Caniff’in kişilikleri yansıtmada kullandığı temel araç ne yüz ifadeleri ne de vücut diliydi, am bu iki unsuru da ustaca kullanarak yarattığı diyaloglardı. Karikatürün doğumundan bu yana karakterlerine bireysel “sesler” kazandıran ilk çizerdi (Harold Gray’in istisnai durumunu saymazsak); kendilerine özgü konuşma kalıpları, aksanlar, tuhaf ünlem sesleri ve orijinal mimiklerle onun kahramanları ete kemiğe bürünüyorlardı. Bazen hayatın anlamına dair derin laflar ediyor bazen de son derece yüzeysel konuşuyorlardı, ama her durumda, gerçek hayatta karşılığı olan ve kendilerine özgü bir ses tonları oluyordu. Caniff belki de sinema filmlerindeki diyaloglardan ilham alıyordu, ama Terry’yi üretirken kulaklarının da en az elleri kadar yetenekli olduğunu kanıtlamıştı.

⁂

• **Çözülecek Görevler**:
a. Caniff'in diyaloglarını anlatan metinde, kahramanlarının ete kemiğe bürünmesini sağlayan unsurların hepsini sıralayın.
b. Caniff'in diyaloglarını anlatan metni kaldığı yerden sürdürün.

• **Alıştırma Verileri**:
⁂

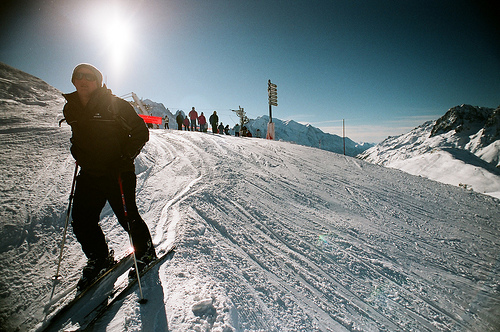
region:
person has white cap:
[65, 56, 96, 91]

⁂

• **Numaralı Cevaplar**:
a. Kendilerine özgü konuşma kalıpları, aksanlar, tuhaf ünlem sesleri, orijinal mimikler

b.
1943 yılına gelindiğinde Amerika’nın savaşa girmesiyle artık Terry’de askerdedir. Eski akıl hocası Pat Ryan’ın yerini Albay Flip Corkin (adı Ohio State günlerindeki eski bir arkadaş olan Albay Phil Cochran’dan gelir) almıştır; ve gazetenin bir pazar günkü sayısında Terry’ye savaş hakkında baba nasihatları verirken görürüz onu: Ortalama bir erkeğin vatandaş olarak savaştaki rolü ve dayandığı toplumsal değerlerden bahseder. Hiçbir aksiyonun yer almadığı, sözel monologdan oluşan bir “konuşan beyinler” sayfasıdır bu. Öte yandan bir düzyazı başyapıtıdır, sanki II. Dünya Savaşı için yazılmış bir Gettysburg Hitabesi (Abraham Lincoln’ün 1863 tarihli, ünlü konuşması) sayılmayı hak edecek kadar heyecanlandırıcı ve samimidir. Başkan Roosevelt’in Dört Özgürlük konuşması ya da efsanevi savaş muhabiri Ernie Plyle’ın haberleri ya da Frank Capra’nın Why We Fight filmi gibi, karşı konulmaz ve etkileyiciydi. Tam metin olarak Kongre Kütüphanesi’ne kabul edilen ilk bant karikatür buydu.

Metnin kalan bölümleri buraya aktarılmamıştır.